__Task objective__: The output should consist solely of the line containing "E. Water and Sewer Facilities" and all lines after it through the final line of the entries below, reproduced exactly.

__Saved data entries__:
=== Section Start ===
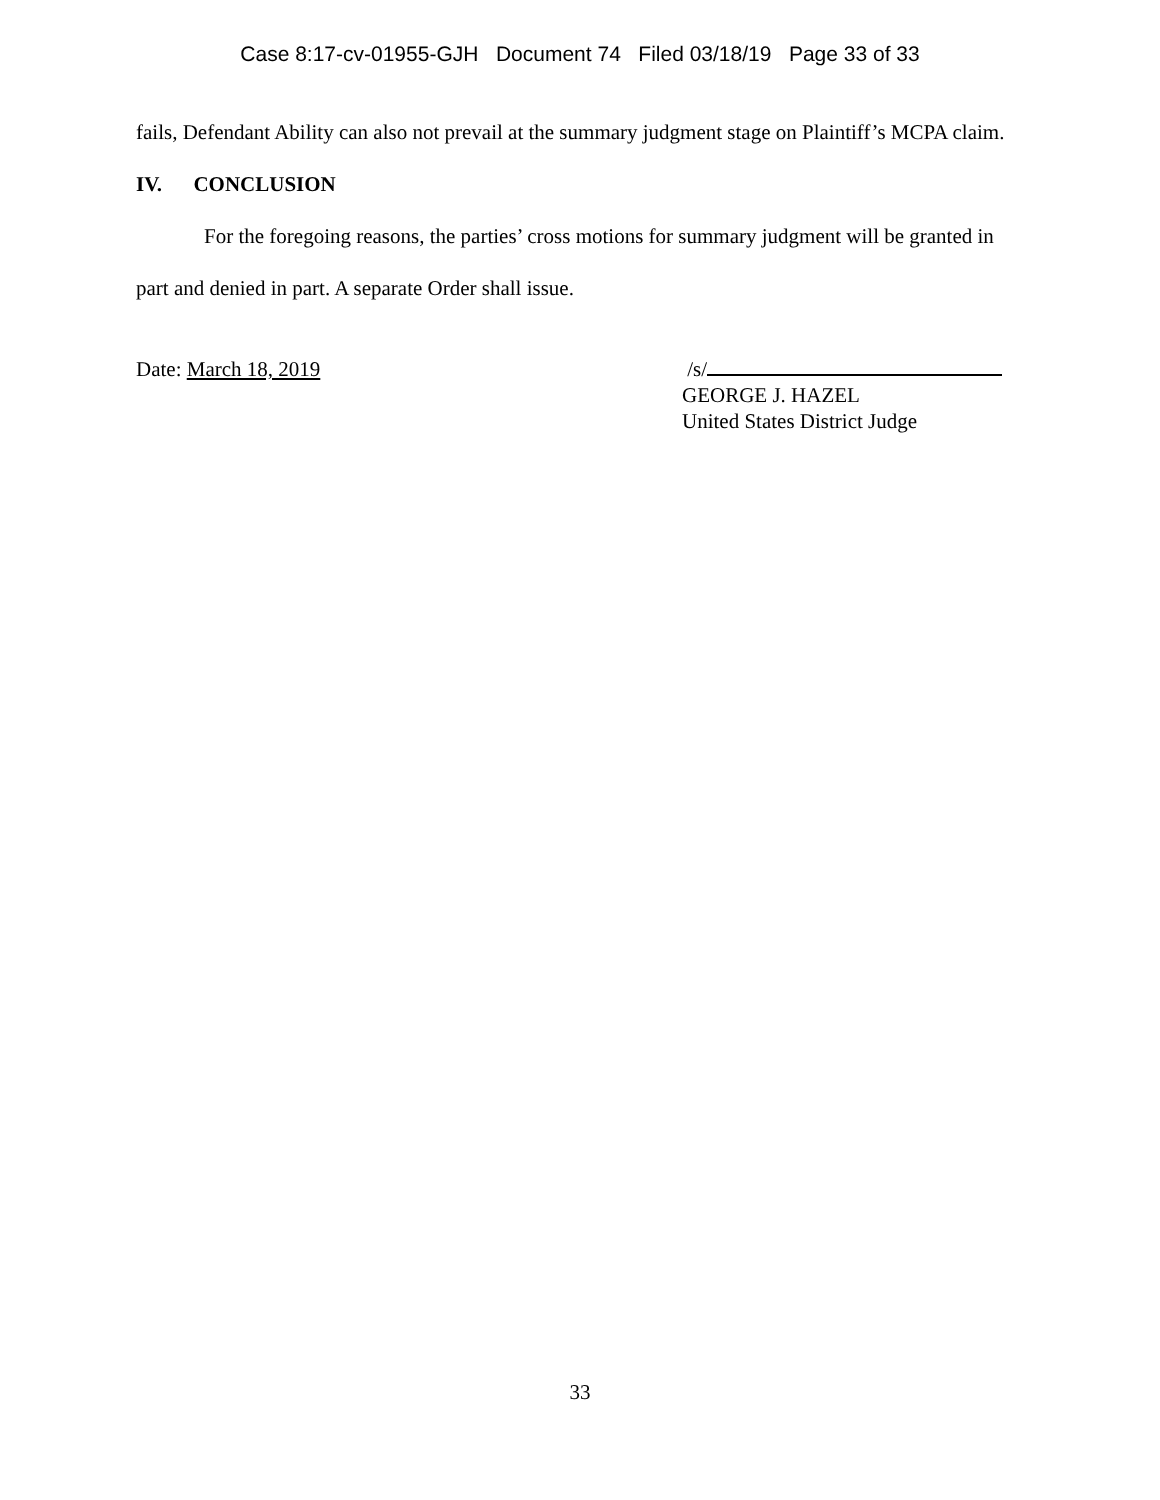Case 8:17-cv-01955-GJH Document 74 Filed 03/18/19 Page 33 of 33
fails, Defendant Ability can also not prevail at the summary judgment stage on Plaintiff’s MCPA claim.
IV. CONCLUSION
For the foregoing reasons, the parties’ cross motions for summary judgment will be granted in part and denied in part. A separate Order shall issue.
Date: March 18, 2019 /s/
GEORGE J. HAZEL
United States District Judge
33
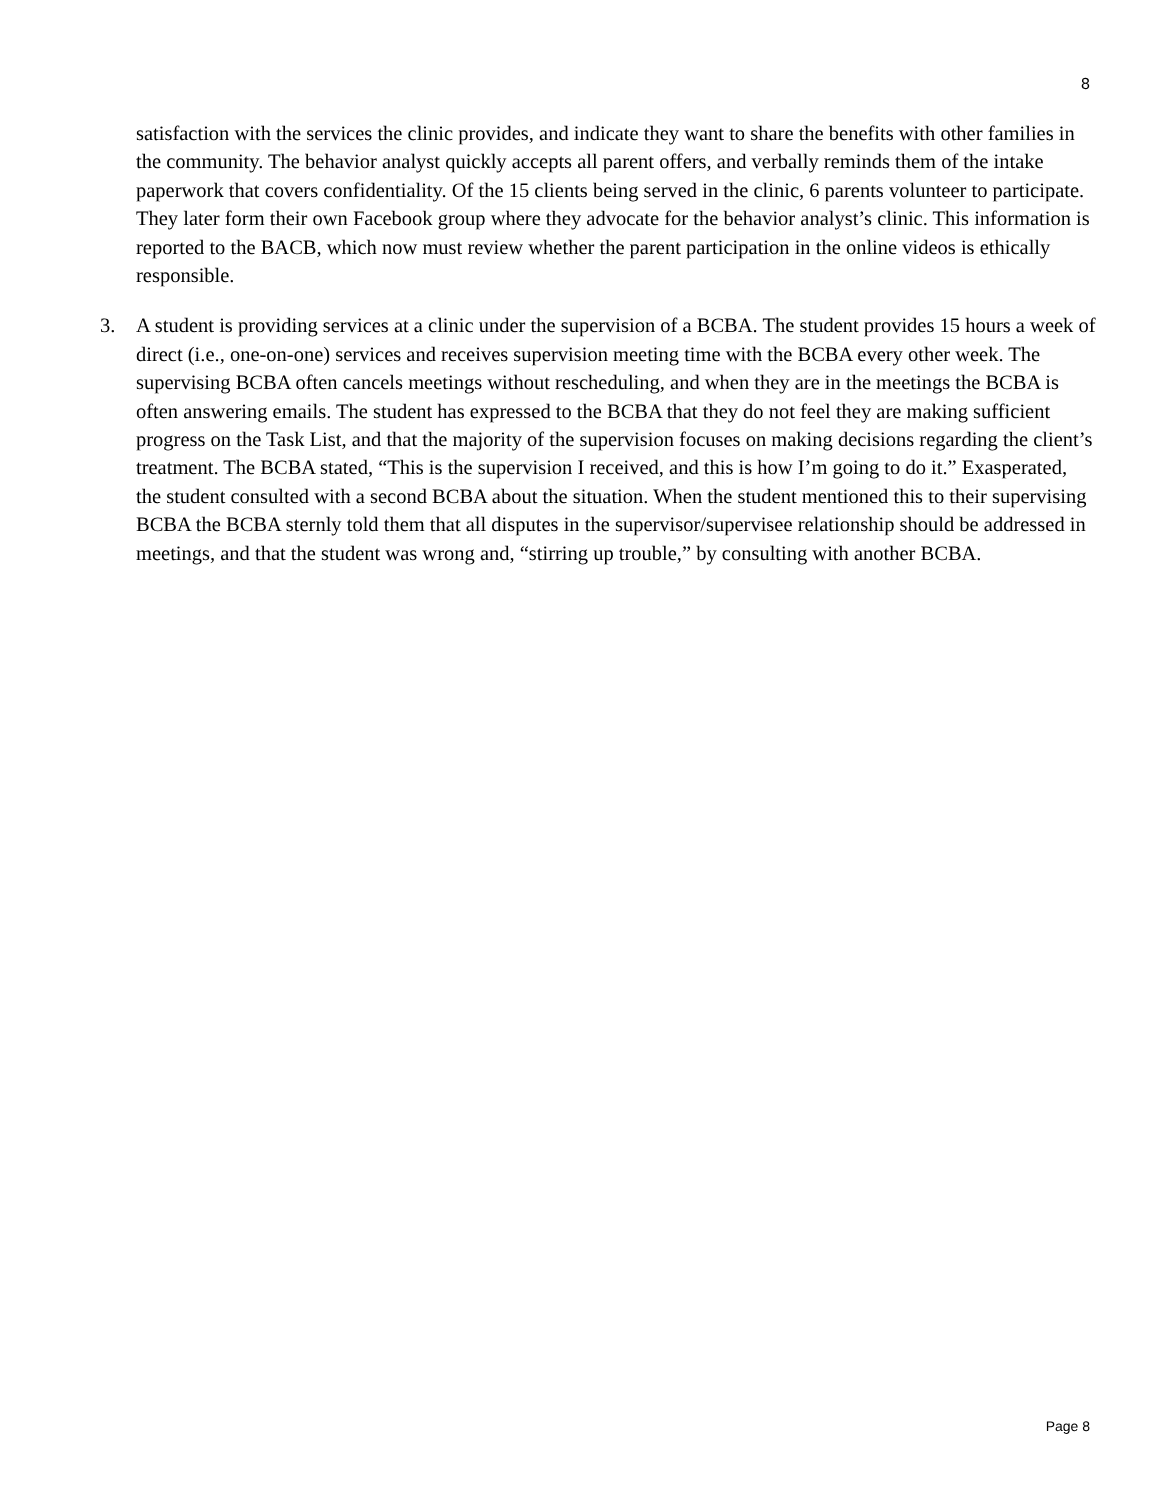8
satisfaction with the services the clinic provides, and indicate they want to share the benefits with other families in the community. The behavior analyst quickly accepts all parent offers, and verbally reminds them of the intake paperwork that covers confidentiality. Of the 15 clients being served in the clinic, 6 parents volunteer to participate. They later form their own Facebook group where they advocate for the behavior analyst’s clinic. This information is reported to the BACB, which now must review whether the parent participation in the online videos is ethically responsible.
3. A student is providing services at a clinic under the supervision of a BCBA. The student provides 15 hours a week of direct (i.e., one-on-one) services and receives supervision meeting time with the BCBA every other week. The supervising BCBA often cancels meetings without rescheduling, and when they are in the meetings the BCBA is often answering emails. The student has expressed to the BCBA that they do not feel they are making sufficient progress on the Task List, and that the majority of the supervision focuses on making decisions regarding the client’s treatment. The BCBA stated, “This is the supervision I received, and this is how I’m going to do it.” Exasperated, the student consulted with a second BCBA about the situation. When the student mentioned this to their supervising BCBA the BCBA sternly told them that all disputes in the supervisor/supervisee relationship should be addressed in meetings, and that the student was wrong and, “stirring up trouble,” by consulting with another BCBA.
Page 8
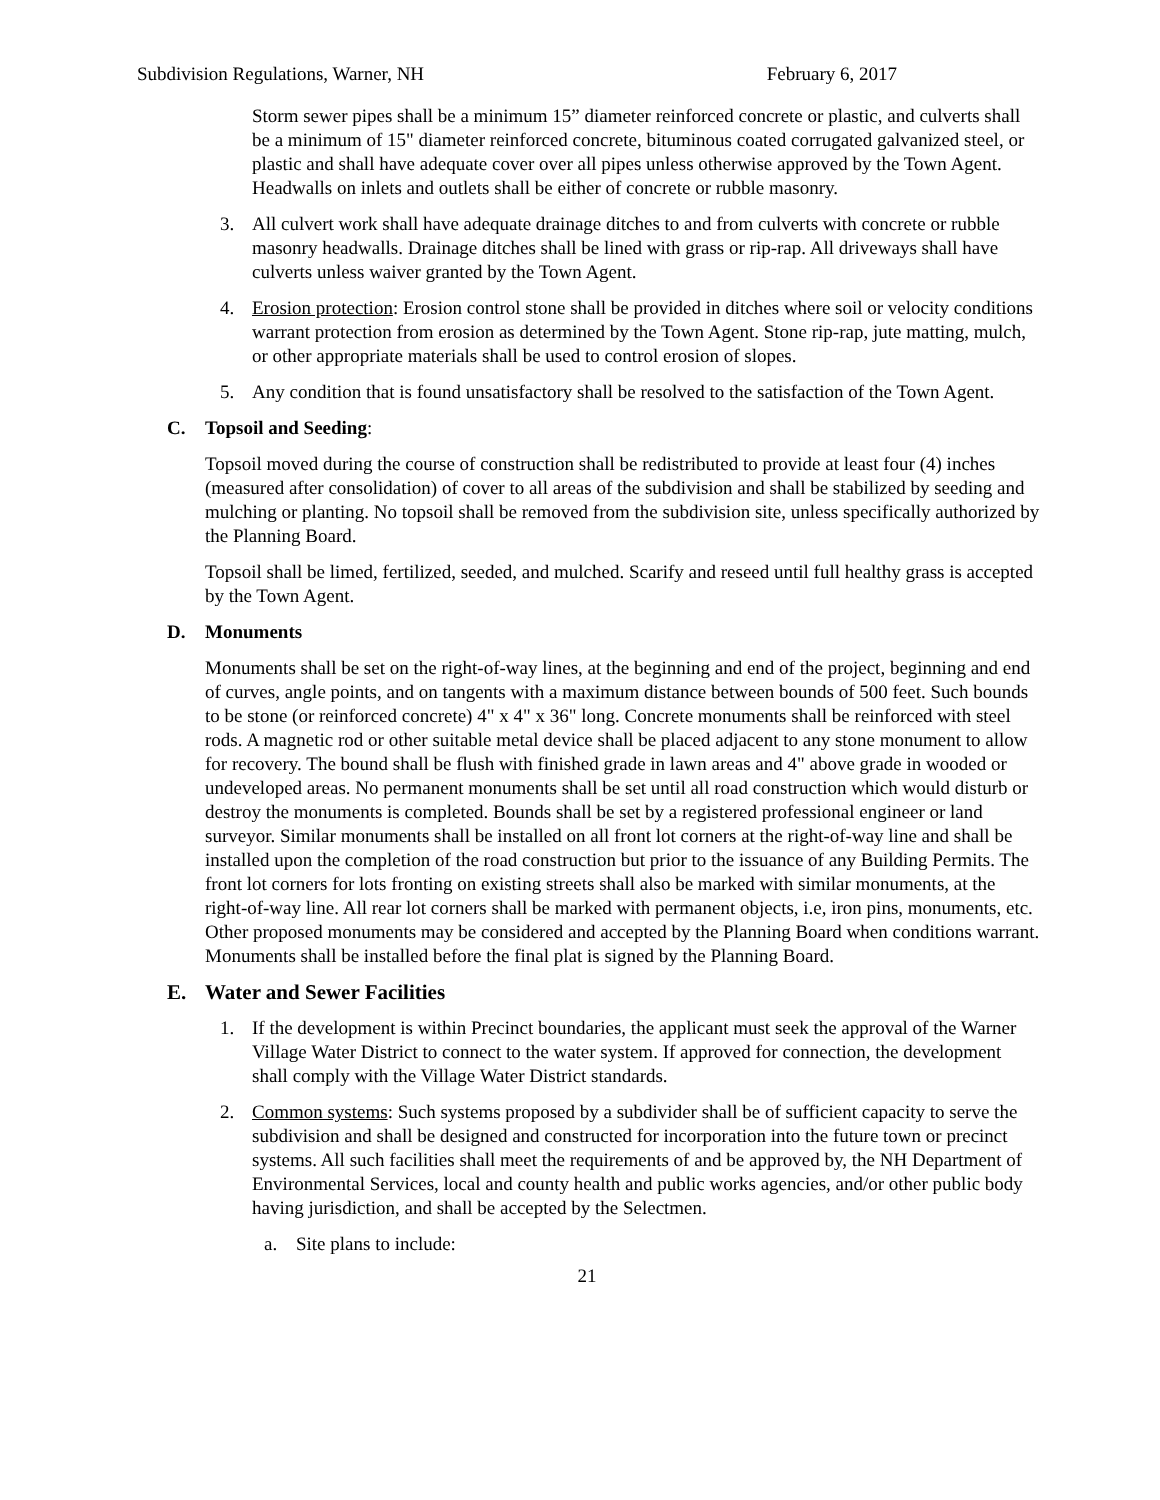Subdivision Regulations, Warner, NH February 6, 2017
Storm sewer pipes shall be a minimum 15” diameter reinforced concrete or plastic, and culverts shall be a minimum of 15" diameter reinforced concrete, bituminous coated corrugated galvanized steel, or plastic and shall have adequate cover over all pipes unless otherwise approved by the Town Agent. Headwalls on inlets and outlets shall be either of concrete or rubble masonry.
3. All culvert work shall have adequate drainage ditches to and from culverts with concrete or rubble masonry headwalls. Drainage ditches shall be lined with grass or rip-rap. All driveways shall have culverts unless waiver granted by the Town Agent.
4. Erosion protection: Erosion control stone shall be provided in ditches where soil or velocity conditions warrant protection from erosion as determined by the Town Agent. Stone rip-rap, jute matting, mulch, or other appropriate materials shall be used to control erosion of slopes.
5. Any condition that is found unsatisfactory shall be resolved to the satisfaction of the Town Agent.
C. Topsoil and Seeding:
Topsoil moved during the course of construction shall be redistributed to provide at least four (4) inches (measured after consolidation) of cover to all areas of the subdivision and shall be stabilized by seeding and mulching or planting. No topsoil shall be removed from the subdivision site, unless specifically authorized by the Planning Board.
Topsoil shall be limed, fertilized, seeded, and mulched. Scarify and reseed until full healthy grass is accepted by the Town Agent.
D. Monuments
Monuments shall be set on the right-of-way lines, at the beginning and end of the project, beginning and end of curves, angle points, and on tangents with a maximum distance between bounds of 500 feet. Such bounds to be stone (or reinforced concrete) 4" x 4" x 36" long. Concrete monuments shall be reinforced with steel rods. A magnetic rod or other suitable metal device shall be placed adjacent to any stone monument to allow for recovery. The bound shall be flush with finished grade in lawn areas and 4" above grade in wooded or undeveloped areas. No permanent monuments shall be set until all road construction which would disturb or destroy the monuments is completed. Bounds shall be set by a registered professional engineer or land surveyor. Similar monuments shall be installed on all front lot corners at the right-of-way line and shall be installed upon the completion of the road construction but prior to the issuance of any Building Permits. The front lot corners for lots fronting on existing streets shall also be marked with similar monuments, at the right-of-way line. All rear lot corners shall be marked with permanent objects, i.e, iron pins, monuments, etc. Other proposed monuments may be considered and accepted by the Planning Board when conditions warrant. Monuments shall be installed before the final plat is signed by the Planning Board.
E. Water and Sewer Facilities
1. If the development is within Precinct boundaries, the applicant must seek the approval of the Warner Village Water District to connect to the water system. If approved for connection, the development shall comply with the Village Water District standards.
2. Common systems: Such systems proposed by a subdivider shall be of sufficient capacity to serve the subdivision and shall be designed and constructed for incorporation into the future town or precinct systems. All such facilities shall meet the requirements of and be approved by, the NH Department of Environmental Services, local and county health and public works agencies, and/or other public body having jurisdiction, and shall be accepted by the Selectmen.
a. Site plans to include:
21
=== Section End ===
__Answer section__:
E. Water and Sewer Facilities
1. If the development is within Precinct boundaries, the applicant must seek the approval of the Warner Village Water District to connect to the water system. If approved for connection, the development shall comply with the Village Water District standards.
2. Common systems: Such systems proposed by a subdivider shall be of sufficient capacity to serve the subdivision and shall be designed and constructed for incorporation into the future town or precinct systems. All such facilities shall meet the requirements of and be approved by, the NH Department of Environmental Services, local and county health and public works agencies, and/or other public body having jurisdiction, and shall be accepted by the Selectmen.
a. Site plans to include:
21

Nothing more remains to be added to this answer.